Steven Pinker, the Harvard psychology professor, explores the gains in a terrific book due out next month, “Enlightenment Now,” in which he recounts the progress across a broad array of metrics, from health to wars, the environment to happiness, equal rights to quality of life. “Intellectuals hate progress,” he writes, referring to the reluctance to acknowledge gains, and I know it feels uncomfortable to highlight progress at a time of global threats. But this pessimism is counterproductive and simply empowers the forces of backwardness.
President Trump rode this gloom to the White House. The idea “Make America Great Again” professes a nostalgia for a lost Eden. But really? If that was, say, the 1950s, the U.S. also had segregation, polio and bans on interracial marriage, gay sex and birth control. Most of the world lived under dictatorships, two-thirds of parents had a child die before age 5, and it was a time of nuclear standoffs, of pea soup smog, of frequent wars, of stifling limits on women and of the worst famine in history.
I always love how Leftists showcase how America overcomes the evils of society, as if that evil had been contained.
For 8 years, Obama and Leftist supporters unleashed an evil more vile than brother fighting brother in the Civil War. At least we could easily see the enemy there.
Donald Trump has defused North Korea, put Russia and China on notice on multiple fronts. His presence caused an internal Iranian revolution that will be the undoing of the mullahs.
President Trump gave notice to the world that America will no longer fight its battles, as he forced NATO to pay its bill. Moreover, he sold arms to the Saudis and other Middle Eastern countries with the caveat they nip terrorism in the bud.
In short, President Trump has made the world geometrically more safe than Obama. As for minorities and women, they have only been limited by the mind-screw of Leftism.
Interestingly, to make his point further, the author references a woman likely freed by the efforts of George Bush.
I had a visit the other day from Sultana, a young Afghan woman from the Taliban heartland. She had been forced to drop out of elementary school. But her home had internet, so she taught herself English, then algebra and calculus with the help of the Khan Academy, Coursera and EdX websites. Without leaving her house, she moved on to physics and string theory, wrestled with Kant and read The New York Times on the side, and began emailing a distinguished American astrophysicist, Lawrence M. Krauss.
I wrote about Sultana in 2016, and with the help of Professor Krauss and my readers, she is now studying at Arizona State University, taking graduate classes.
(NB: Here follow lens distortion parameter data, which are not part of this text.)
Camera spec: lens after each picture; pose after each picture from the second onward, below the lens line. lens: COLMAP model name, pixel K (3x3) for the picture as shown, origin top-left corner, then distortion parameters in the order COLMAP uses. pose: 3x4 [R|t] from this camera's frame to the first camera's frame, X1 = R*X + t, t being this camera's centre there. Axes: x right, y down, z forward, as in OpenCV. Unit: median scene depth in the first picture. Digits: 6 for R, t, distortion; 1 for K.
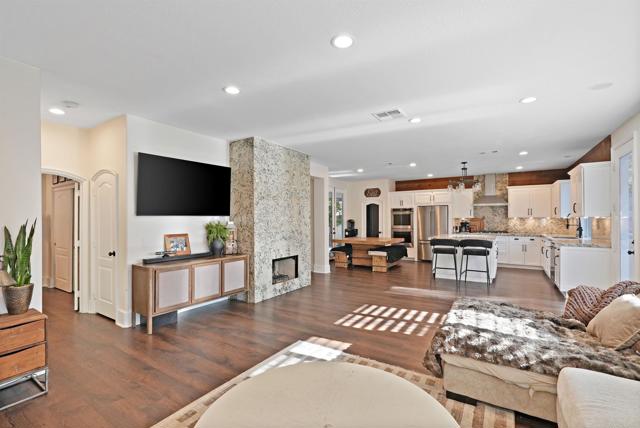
lens RADIAL K [[289.4, 0, 317.1], [0, 289.4, 217.1], [0, 0, 1]] dist [-0.002608, 0.002895]
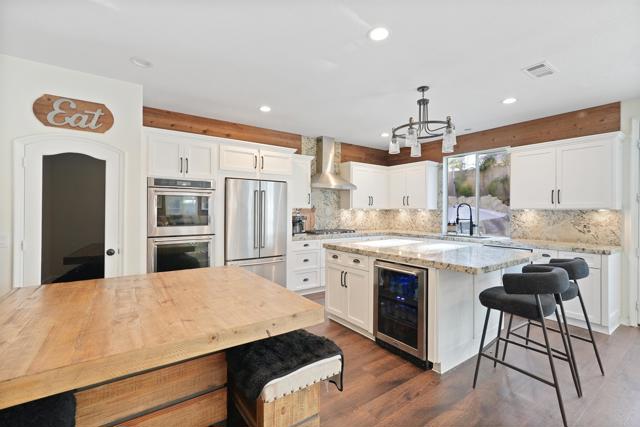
lens RADIAL K [[289.4, 0, 326.1], [0, 289.4, 211.6], [0, 0, 1]] dist [-0.002608, 0.002895]
pose [[0.354158, 0.002153, 0.935183, 0.015315], [-0.014632, 0.999888, 0.003239, 0.007017], [-0.935071, -0.014831, 0.354149, 0.743776]]
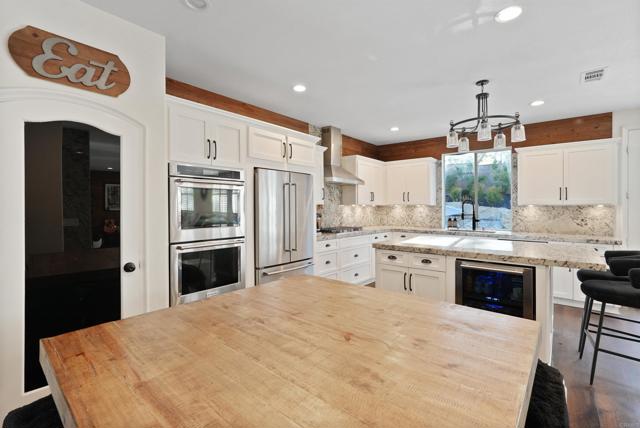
lens RADIAL K [[289.4, 0, 326.9], [0, 289.4, 208.8], [0, 0, 1]] dist [-0.002608, 0.002895]
pose [[0.103847, -0.003216, 0.994588, 0.022311], [-0.010829, 0.999932, 0.004364, 0.008274], [-0.994534, -0.011223, 0.103805, 0.907975]]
She’s a reminder of the aphorism that talent is universal, but opportunity is not. The meaning of global progress is that such talent increasingly can flourish.
This writer can’t fool me. He supports Trump and capitalism. He is likely a Tea Party Community supporter.
Leftists can’t see the good, as the cup is always half empty.
Finally he writes:
So, sure, the world is a dangerous mess; I worry in particular about the risk of a war with North Korea. But I also believe in stepping back once a year or so to take note of genuine progress — just as, a year ago, I wrote that 2016 had been the best year in the history of the world, and a year from now I hope to offer similar good news about 2018. The most important thing happening right now is not a Trump tweet, but children’s lives saved and major gains in health, education and human welfare.
Every other day this year, I promise to tear my hair and weep and scream in outrage at all the things going wrong. But today, let’s not miss what’s going right.
Now I know this person is a closeted Trump supporter!